» TO-DO ITEM A
Put the lines of the records into a Markdown table with columns Row and Line, starting at the line that contains "data for scenario-based" and ending at the line that contains "of vulnerability and", leaving out any blank lines.

» SOURCE DOCUMENT
════════════════════

Served as sandwiches or pastries, these snacks are greasy, but delicious. They are often filled with a variation of cheese, chicken, and beef. You will be able to find this little delicacy on the street or in local bakeries.
Is this a snack or meal? Who knows. This “anytime” dish is a popular accompaniment to late night beers or as a quick meal at a farmers market. Chifrijo is made with beans, rice, fried pork skin, corn, tomatoes, onions, and a heaping spoonful of chicken broth. Served with tortilla chips, this dish is often made in bulk for family functions and national holidays. The soup version, with all the ingredients blended using a food processor and the addition of hot chilis, is a popular hangover remedy.
Are you tired of having gallo pinto for breakfast every morning? Fear not, chorreadas are the answer. These pancakes are made from corn flour and can be served in a sweet or savory version. The sweet version is akin to American-style pancakes, served with honey or syrup and a morning coffee. The savory version is a popular lunch-time option, being served with bacon and sour cream.

════════════════════

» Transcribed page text
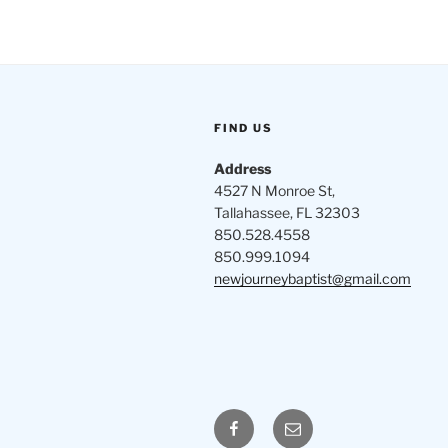
FIND US
Address
4527 N Monroe St,
Tallahassee, FL 32303
850.528.4558
850.999.1094
newjourneybaptist@gmail.com
Facebook
Email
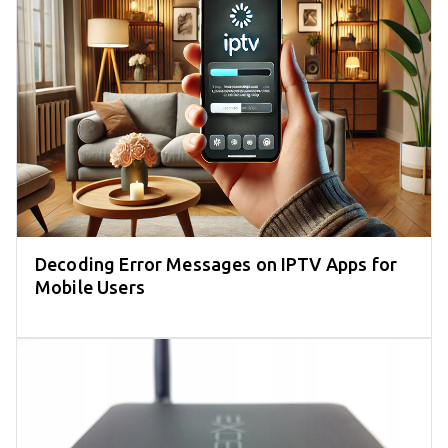
Decoding Error Messages on IPTV Apps for
Mobile Users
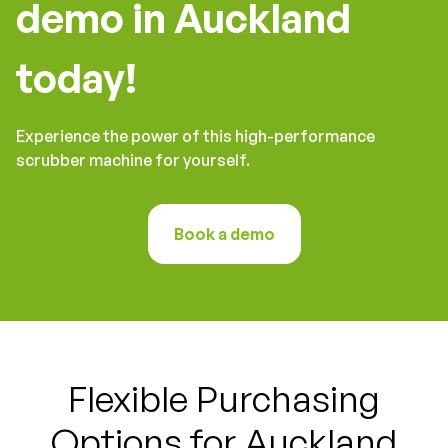
demo in Auckland
today!
Experience the power of this high-performance
scrubber machine for yourself.
Book a demo
Flexible Purchasing
Options for Auckland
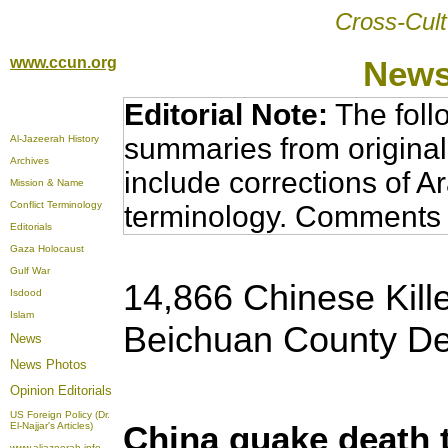
Cross-Cult
www.ccun.org
News
Editorial Note:
The foll
summaries from original
Al-Jazeerah History
Archives
include corrections of A
Mission & Name
Conflict Terminology
terminology. Comments 
Editorials
Gaza Holocaust
Gulf War
14,866 Chinese Kill
Isdood
Islam
Beichuan County De
News
News Photos
Opinion
Editorials
US Foreign Policy (Dr.
China quake death t
El-Najjar's Articles)
www.aljazeerah.info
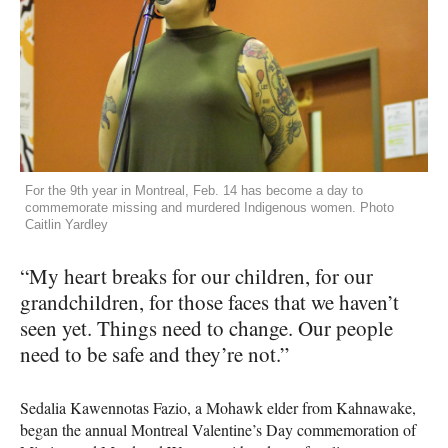
For the 9th year in Montreal, Feb. 14 has become a day to
commemorate missing and murdered Indigenous women. Photo
Caitlin Yardley
“My heart breaks for our children, for our
grandchildren, for those faces that we haven’t
seen yet. Things need to change. Our people
need to be safe and they’re not.”
Sedalia Kawennotas Fazio, a Mohawk elder from Kahnawake,
began the annual Montreal Valentine’s Day commemoration of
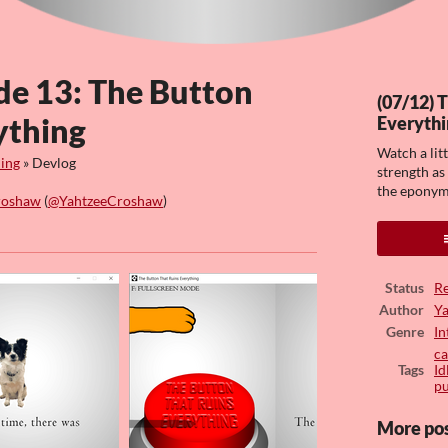
de 13: The Button
(07/12) 
ything
Everythi
Watch a lit
hing
»
Devlog
strength as
the eponym
roshaw
(
@YahtzeeCroshaw
)
ook
Status
Re
Author
Y
Genre
In
ca
Tags
Id
pu
More po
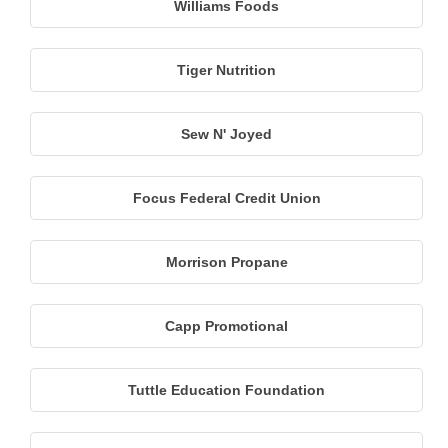
Williams Foods
Tiger Nutrition
Sew N' Joyed
Focus Federal Credit Union
Morrison Propane
Capp Promotional
Tuttle Education Foundation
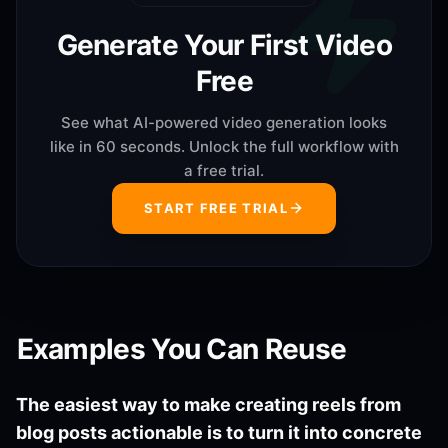
Generate Your First Video
Free
See what AI-powered video generation looks
like in 60 seconds. Unlock the full workflow with
a free trial.
START FREE TRIAL
Examples You Can Reuse
The easiest way to make creating reels from
blog posts actionable is to turn it into concrete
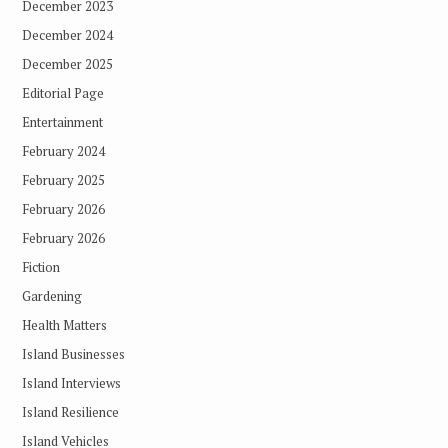
December 2023
December 2024
December 2025
Editorial Page
Entertainment
February 2024
February 2025
February 2026
February 2026
Fiction
Gardening
Health Matters
Island Businesses
Island Interviews
Island Resilience
Island Vehicles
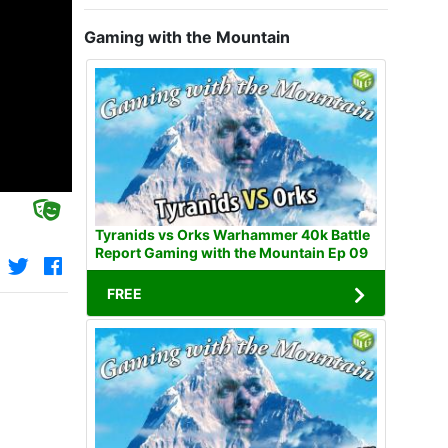
Gaming with the Mountain
Tyranids vs Orks Warhammer 40k Battle
Report Gaming with the Mountain Ep 09
FREE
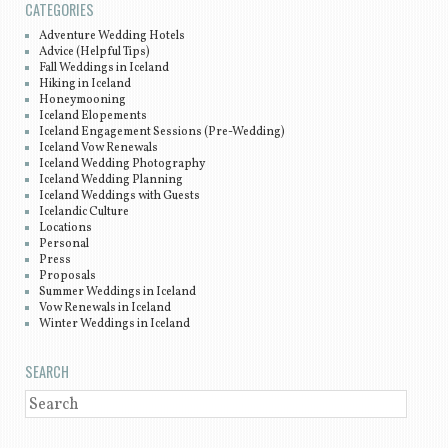
CATEGORIES
Adventure Wedding Hotels
Advice (Helpful Tips)
Fall Weddings in Iceland
Hiking in Iceland
Honeymooning
Iceland Elopements
Iceland Engagement Sessions (Pre-Wedding)
Iceland Vow Renewals
Iceland Wedding Photography
Iceland Wedding Planning
Iceland Weddings with Guests
Icelandic Culture
Locations
Personal
Press
Proposals
Summer Weddings in Iceland
Vow Renewals in Iceland
Winter Weddings in Iceland
SEARCH
SEARCH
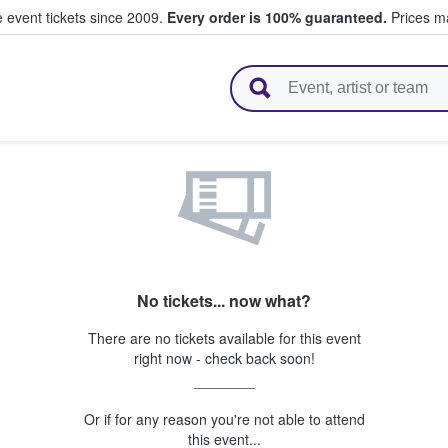
e event tickets since 2009.
Every order is 100% guaranteed.
Prices ma
l Tickets
No tickets... now what?
There are no tickets available for this event
right now - check back soon!
Or if for any reason you're not able to attend
this event...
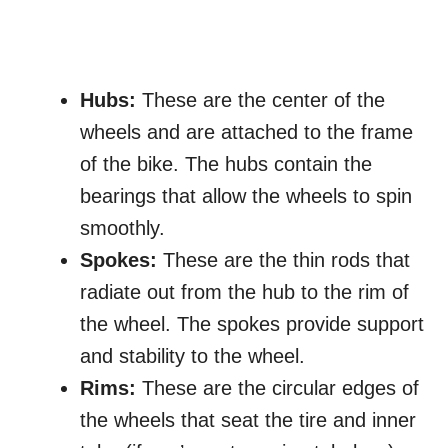
Hubs:
These are the center of the
wheels and are attached to the frame
of the bike. The hubs contain the
bearings that allow the wheels to spin
smoothly.
Spokes:
These are the thin rods that
radiate out from the hub to the rim of
the wheel. The spokes provide support
and stability to the wheel.
Rims:
These are the circular edges of
the wheels that seat the tire and inner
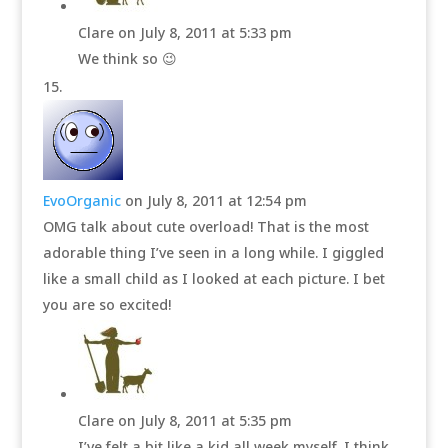
Clare
on July 8, 2011 at 5:33 pm
We think so 😉
EvoOrganic
on July 8, 2011 at 12:54 pm
OMG talk about cute overload! That is the most
adorable thing I’ve seen in a long while. I giggled
like a small child as I looked at each picture. I bet
you are so excited!
Clare
on July 8, 2011 at 5:35 pm
I’ve felt a bit like a kid all week myself. I think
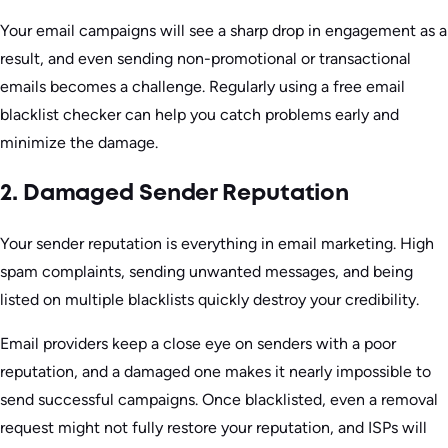
Your email campaigns will see a sharp drop in engagement as a
result, and even sending non-promotional or transactional
emails becomes a challenge. Regularly using a free email
blacklist checker can help you catch problems early and
minimize the damage.
2. Damaged Sender Reputation
Your sender reputation is everything in email marketing. High
spam complaints, sending unwanted messages, and being
listed on multiple blacklists quickly destroy your credibility.
Email providers keep a close eye on senders with a poor
reputation, and a damaged one makes it nearly impossible to
send successful campaigns. Once blacklisted, even a removal
request might not fully restore your reputation, and ISPs will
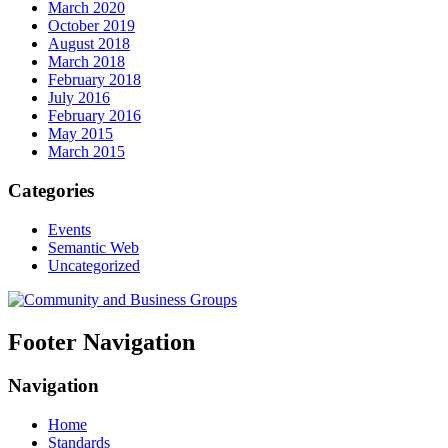
March 2020
October 2019
August 2018
March 2018
February 2018
July 2016
February 2016
May 2015
March 2015
Categories
Events
Semantic Web
Uncategorized
Footer Navigation
Navigation
Home
Standards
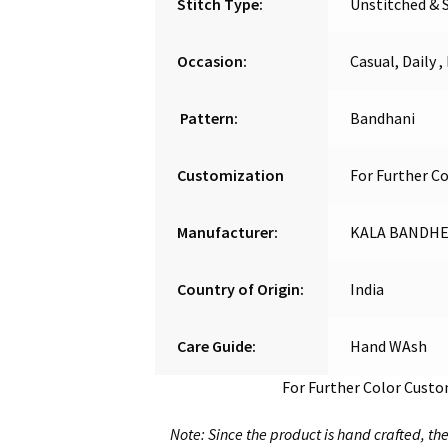
Stitch Type:
Unstitched & 
Occasion:
Casual, Daily ,
Pattern:
Bandhani
Customization
For Further C
Manufacturer:
KALA BANDHEJ
Country of Origin:
India
Care Guide:
Hand WAsh
For Further Color Cust
Note: Since the product is hand crafted, the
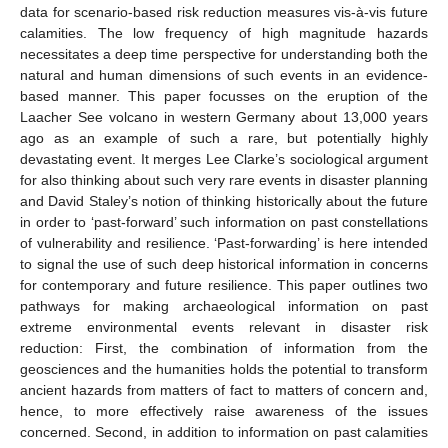
data for scenario-based risk reduction measures vis-à-vis future
calamities. The low frequency of high magnitude hazards
necessitates a deep time perspective for understanding both the
natural and human dimensions of such events in an evidence-
based manner. This paper focusses on the eruption of the
Laacher See volcano in western Germany about 13,000 years
ago as an example of such a rare, but potentially highly
devastating event. It merges Lee Clarke’s sociological argument
for also thinking about such very rare events in disaster planning
and David Staley’s notion of thinking historically about the future
in order to ‘past-forward’ such information on past constellations
of vulnerability and resilience. ‘Past-forwarding’ is here intended
to signal the use of such deep historical information in concerns
for contemporary and future resilience. This paper outlines two
pathways for making archaeological information on past
extreme environmental events relevant in disaster risk
reduction: First, the combination of information from the
geosciences and the humanities holds the potential to transform
ancient hazards from matters of fact to matters of concern and,
hence, to more effectively raise awareness of the issues
concerned. Second, in addition to information on past calamities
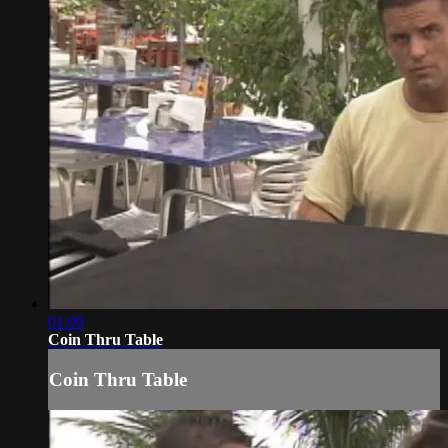
01:09
Coin Thru Table
Coin Thru Table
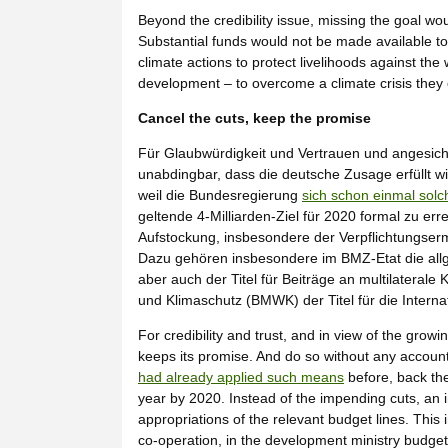
Beyond the credibility issue, missing the goal w
Substantial funds would not be made available to
climate actions to protect livelihoods against th
development – to overcome a climate crisis they of
Cancel the cuts, keep the promise
Für Glaubwürdigkeit und Vertrauen und angesic
unabdingbar, dass die deutsche Zusage erfüllt w
weil die Bundesregierung
sich schon einmal solc
geltende 4-Milliarden-Ziel für 2020 formal zu er
Aufstockung, insbesondere der Verpflichtungsermä
Dazu gehören insbesondere im BMZ-Etat die allg
aber auch der Titel für Beiträge an multilaterale
und Klimaschutz (BMWK) der Titel für die Internati
For credibility and trust, and in view of the grow
keeps its promise. And do so without any accou
had already applied such means
before, back the
year by 2020. Instead of the impending cuts, an 
appropriations of the relevant budget lines. This 
co-operation, in the development ministry budget, 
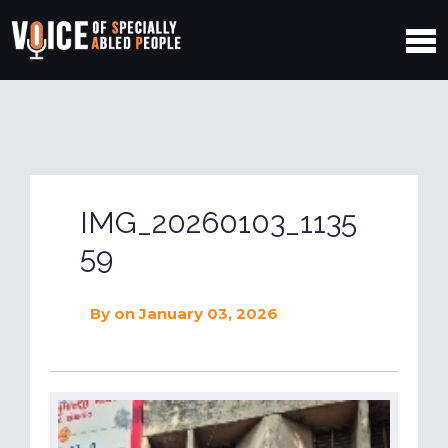
IMG_20260103_1135
59
By
on January 03, 2026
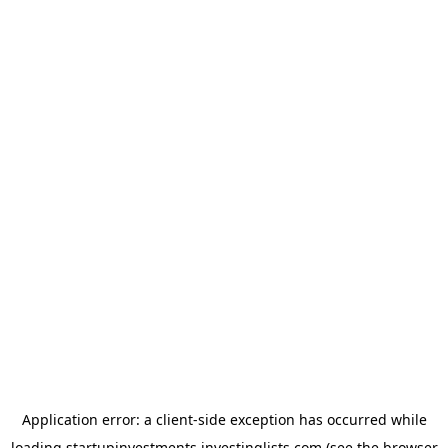
Application error: a
client
-side exception has occurred while
loading
startupinvestments.investinglists.com
(see the
browser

════════════════════

» TO-DO ITEM B
Repeat the passage of the food text word for word, starting at "Served as sandwiches" and ending at "in local bakeries.".

» REPLY A
| Row | Line |
|---|---|
| 1 | data for scenario-based risk reduction measures vis-à-vis future |
| 2 | calamities. The low frequency of high magnitude hazards |
| 3 | necessitates a deep time perspective for understanding both the |
| 4 | natural and human dimensions of such events in an evidence- |
| 5 | based manner. This paper focusses on the eruption of the |
| 6 | Laacher See volcano in western Germany about 13,000 years |
| 7 | ago as an example of such a rare, but potentially highly |
| 8 | devastating event. It merges Lee Clarke’s sociological argument |
| 9 | for also thinking about such very rare events in disaster planning |
| 10 | and David Staley’s notion of thinking historically about the future |
| 11 | in order to ‘past-forward’ such information on past constellations |
| 12 | of vulnerability and resilience. ‘Past-forwarding’ is here intended |

» REPLY B
Served as sandwiches or pastries, these snacks are greasy, but delicious. They are often filled with a variation of cheese, chicken, and beef. You will be able to find this little delicacy on the street or in local bakeries.